-- Work order --
Gather all lines from the material that contain the word "find".

-- Listed records follows --

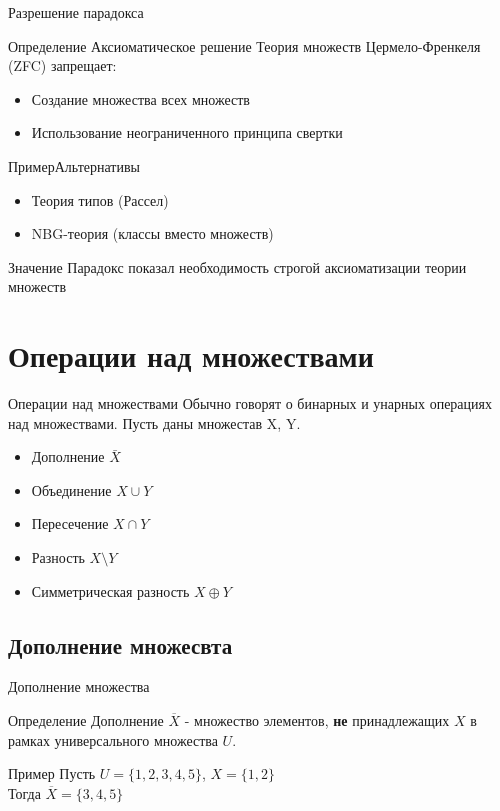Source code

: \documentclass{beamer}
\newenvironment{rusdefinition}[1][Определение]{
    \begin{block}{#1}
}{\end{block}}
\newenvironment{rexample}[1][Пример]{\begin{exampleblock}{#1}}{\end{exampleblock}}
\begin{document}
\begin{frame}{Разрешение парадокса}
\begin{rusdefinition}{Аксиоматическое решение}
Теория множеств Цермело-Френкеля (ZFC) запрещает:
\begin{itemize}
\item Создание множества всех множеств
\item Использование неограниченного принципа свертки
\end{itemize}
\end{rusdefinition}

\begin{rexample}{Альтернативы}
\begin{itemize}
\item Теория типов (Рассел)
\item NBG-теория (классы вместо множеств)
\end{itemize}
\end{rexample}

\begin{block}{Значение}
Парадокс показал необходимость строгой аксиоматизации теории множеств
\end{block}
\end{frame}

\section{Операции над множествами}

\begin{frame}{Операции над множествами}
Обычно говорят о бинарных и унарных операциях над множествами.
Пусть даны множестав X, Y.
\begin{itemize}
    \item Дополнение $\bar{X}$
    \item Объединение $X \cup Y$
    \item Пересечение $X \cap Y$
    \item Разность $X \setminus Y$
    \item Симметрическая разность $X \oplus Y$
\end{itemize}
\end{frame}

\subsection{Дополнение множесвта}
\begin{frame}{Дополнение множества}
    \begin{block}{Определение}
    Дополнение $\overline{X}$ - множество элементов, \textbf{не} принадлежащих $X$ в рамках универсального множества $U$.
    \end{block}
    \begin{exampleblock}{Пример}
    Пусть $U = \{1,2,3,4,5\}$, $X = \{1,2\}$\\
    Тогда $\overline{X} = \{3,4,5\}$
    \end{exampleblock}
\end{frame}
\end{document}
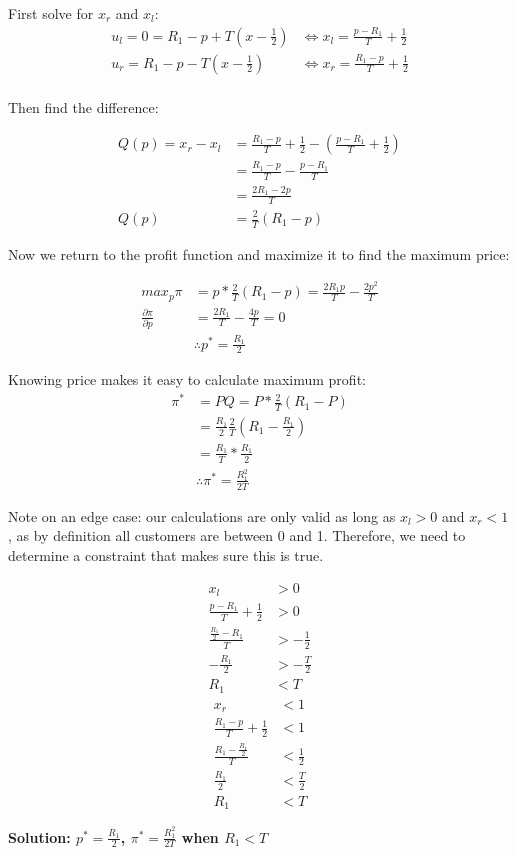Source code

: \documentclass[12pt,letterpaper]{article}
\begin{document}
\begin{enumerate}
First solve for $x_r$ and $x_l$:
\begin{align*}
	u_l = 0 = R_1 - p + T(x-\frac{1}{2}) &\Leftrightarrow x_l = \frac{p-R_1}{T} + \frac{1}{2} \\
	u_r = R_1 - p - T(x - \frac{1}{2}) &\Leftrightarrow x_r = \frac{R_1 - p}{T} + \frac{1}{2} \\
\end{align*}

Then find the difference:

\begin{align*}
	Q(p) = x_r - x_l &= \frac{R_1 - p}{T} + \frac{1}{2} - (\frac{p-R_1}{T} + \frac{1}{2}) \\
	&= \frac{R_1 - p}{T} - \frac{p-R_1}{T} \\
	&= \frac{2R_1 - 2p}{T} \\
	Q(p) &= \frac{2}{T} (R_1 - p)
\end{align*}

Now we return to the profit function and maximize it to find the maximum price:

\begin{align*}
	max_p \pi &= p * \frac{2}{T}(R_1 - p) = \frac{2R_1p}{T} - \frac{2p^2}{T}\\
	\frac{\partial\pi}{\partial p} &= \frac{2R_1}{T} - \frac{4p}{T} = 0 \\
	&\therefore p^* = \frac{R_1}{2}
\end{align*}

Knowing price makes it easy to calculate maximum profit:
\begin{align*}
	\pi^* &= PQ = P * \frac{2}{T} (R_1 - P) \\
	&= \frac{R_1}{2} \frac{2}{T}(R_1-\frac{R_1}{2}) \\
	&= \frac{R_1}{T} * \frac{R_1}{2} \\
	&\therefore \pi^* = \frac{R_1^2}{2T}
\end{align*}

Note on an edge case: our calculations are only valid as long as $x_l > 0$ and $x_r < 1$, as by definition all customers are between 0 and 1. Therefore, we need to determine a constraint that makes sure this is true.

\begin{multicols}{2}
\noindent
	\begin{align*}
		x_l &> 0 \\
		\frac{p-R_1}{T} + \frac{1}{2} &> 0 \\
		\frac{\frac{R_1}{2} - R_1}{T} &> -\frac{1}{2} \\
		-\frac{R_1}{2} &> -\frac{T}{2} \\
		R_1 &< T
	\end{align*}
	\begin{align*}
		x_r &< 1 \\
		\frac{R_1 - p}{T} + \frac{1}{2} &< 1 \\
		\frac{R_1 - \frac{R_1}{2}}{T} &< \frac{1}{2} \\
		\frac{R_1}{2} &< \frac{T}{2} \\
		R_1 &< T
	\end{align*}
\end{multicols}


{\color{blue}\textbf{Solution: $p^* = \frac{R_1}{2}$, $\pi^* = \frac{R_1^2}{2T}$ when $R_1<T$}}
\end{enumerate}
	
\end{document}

-- Listed records concluded --
-- Listed records follows --

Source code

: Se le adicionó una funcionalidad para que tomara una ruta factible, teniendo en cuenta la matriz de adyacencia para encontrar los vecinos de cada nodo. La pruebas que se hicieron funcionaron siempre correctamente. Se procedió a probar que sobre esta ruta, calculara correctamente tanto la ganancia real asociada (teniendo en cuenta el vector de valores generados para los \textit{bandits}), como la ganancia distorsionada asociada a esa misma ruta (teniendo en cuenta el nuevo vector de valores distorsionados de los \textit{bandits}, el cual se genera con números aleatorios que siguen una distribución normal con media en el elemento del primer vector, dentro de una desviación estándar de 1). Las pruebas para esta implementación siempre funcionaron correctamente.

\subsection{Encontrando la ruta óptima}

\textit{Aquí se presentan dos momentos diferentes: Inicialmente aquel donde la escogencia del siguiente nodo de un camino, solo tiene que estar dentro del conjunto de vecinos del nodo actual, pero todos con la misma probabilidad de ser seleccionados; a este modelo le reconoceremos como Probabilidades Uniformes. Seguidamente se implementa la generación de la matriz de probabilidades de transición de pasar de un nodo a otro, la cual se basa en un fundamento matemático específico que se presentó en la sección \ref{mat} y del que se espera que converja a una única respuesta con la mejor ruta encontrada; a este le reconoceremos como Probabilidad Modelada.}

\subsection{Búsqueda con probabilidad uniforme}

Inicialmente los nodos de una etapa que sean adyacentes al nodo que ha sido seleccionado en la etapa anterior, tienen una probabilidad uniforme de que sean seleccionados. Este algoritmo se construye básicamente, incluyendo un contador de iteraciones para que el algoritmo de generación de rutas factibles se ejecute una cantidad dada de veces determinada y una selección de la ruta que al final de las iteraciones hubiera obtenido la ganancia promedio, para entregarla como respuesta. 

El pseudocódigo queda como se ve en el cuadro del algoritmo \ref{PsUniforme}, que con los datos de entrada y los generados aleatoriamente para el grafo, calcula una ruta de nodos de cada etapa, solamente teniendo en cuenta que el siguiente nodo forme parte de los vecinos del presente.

-- Listed records concluded --

-- Completed task --
Then find the difference:
Now we return to the profit function and maximize it to find the maximum price:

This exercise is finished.